If you were to head out into the cosmos, traveling ever farther, would you find that space goes on indefinitely, or that it abruptly ends? Or, perhaps, would you ultimately circle back to your starting point, like Sir Francis Drake when he circumnavigated the earth? Both possibilities—a cosmos that stretches infinitely far, and one that is huge but finite—are compatible with all our observations, and over the past few decades leading researchers have vigorously studied each. But for all that detailed scrutiny, if the universe is infinite there’s a breathtaking conclusion that has received relatively scant attention.Â
It is quite possible that in the far reaches of an infinite cosmos, there’s a galaxy that looks just like the Milky Way, with a solar system that’s the spitting image of ours, with a planet that’s a dead ringer for earth, with a house that’s indistinguishable from yours, inhabited by someone who looks just like you, who is right now probably reading this very article and imagining you, in a distant galaxy, just reaching the end of this sentence.

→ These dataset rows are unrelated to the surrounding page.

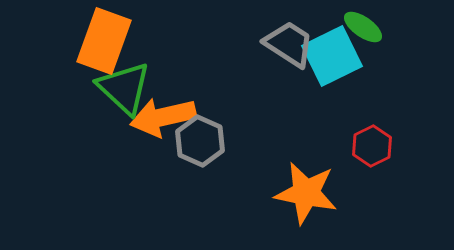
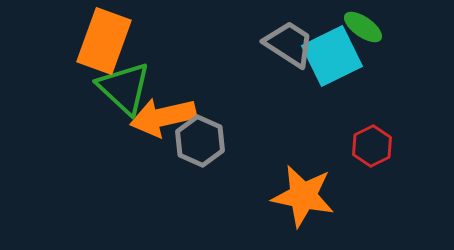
orange star: moved 3 px left, 3 px down
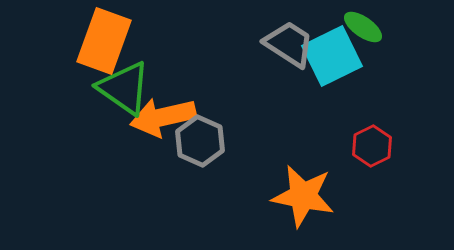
green triangle: rotated 8 degrees counterclockwise
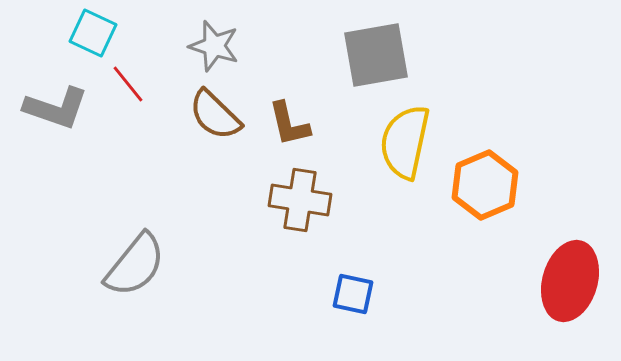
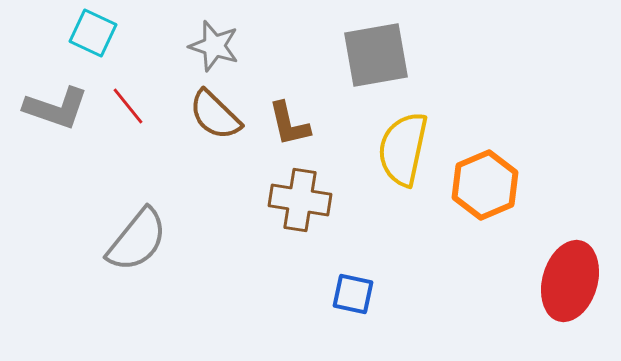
red line: moved 22 px down
yellow semicircle: moved 2 px left, 7 px down
gray semicircle: moved 2 px right, 25 px up
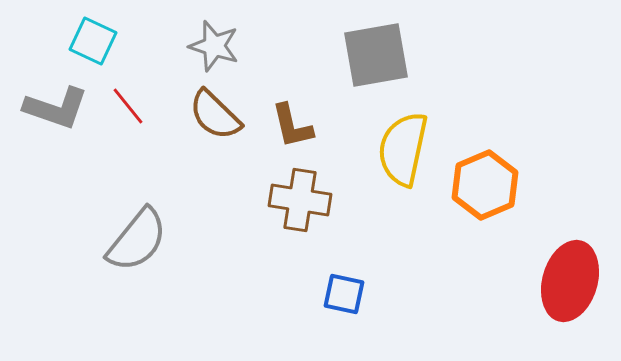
cyan square: moved 8 px down
brown L-shape: moved 3 px right, 2 px down
blue square: moved 9 px left
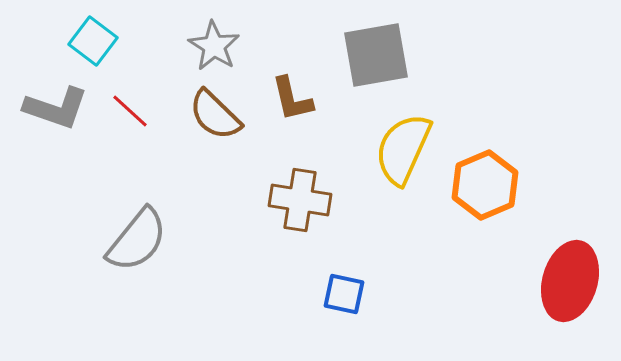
cyan square: rotated 12 degrees clockwise
gray star: rotated 15 degrees clockwise
red line: moved 2 px right, 5 px down; rotated 9 degrees counterclockwise
brown L-shape: moved 27 px up
yellow semicircle: rotated 12 degrees clockwise
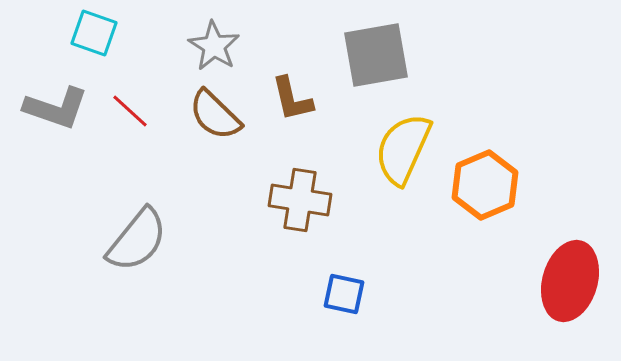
cyan square: moved 1 px right, 8 px up; rotated 18 degrees counterclockwise
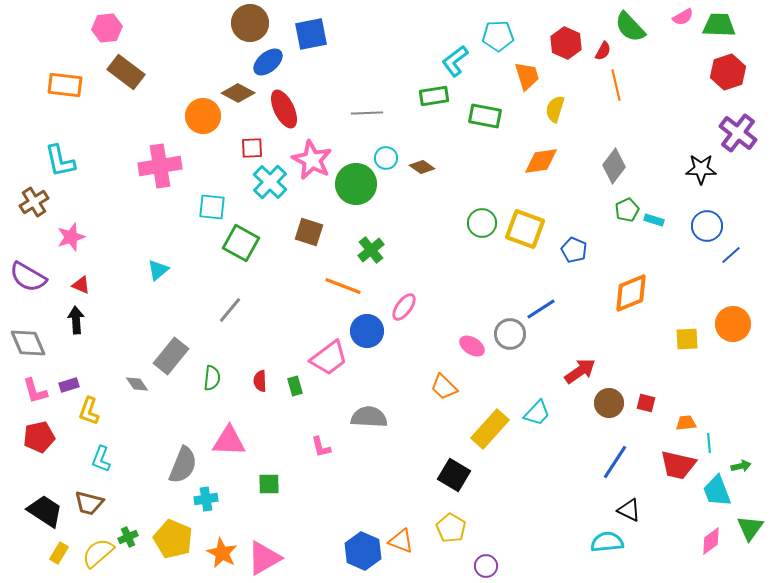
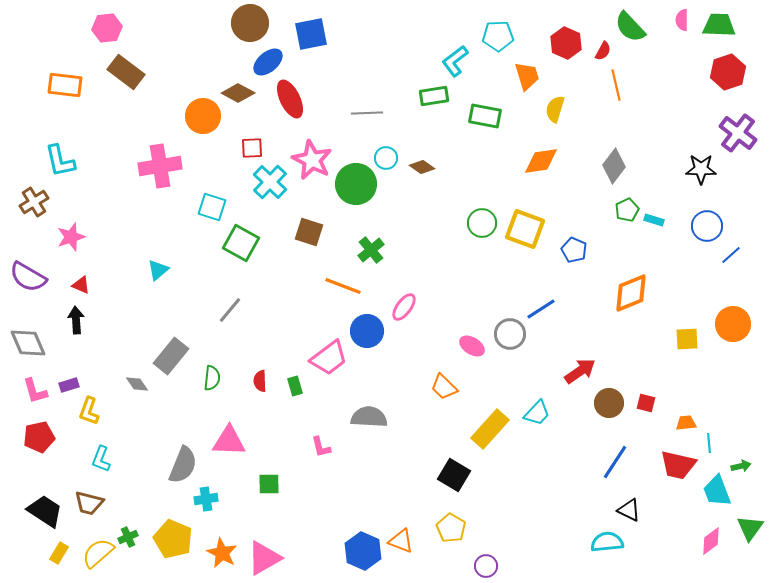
pink semicircle at (683, 17): moved 1 px left, 3 px down; rotated 120 degrees clockwise
red ellipse at (284, 109): moved 6 px right, 10 px up
cyan square at (212, 207): rotated 12 degrees clockwise
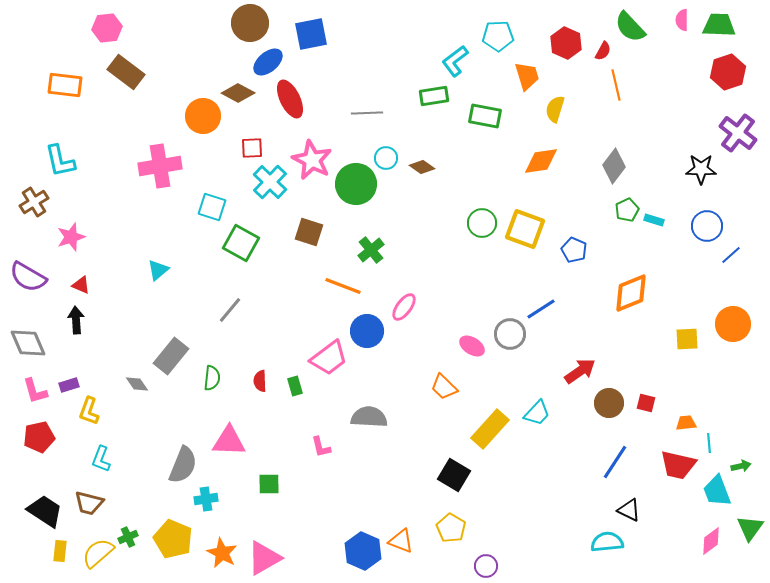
yellow rectangle at (59, 553): moved 1 px right, 2 px up; rotated 25 degrees counterclockwise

And there’s not just one such copy. In an infinite universe, there are infinitely many. In some, your doppelgänger is now reading this sentence, along with you. In others, he or she has skipped ahead, or feels in need of a snack and has switched on to some other page. In others still, he or she has, well, a less than felicitous disposition and is someone you’d rather not meet in a dark alley. And you won’t.
These copies would inhabit realms so distant that light traveling since the big bang wouldn’t have had time to cross the spatial expanse that separates us. But even without the capacity to observe these realms, we’ll see that basic physical principles establish that if the cosmos is infinitely large, it is home to infinitely many parallel worlds—some identical to ours, some differing from ours, many bearing no resemblance to our world at all.
En route to these parallel worlds, we must first develop the essential framework of cosmology, the scientific study of the origin and evolution of the cosmos as a whole. The possibility of the existence of parallel worlds promises an exciting proposition for the scientists and astronomers alike. Only time will tell if such things really do exist and if they do then is there a way to enter and exit such worlds.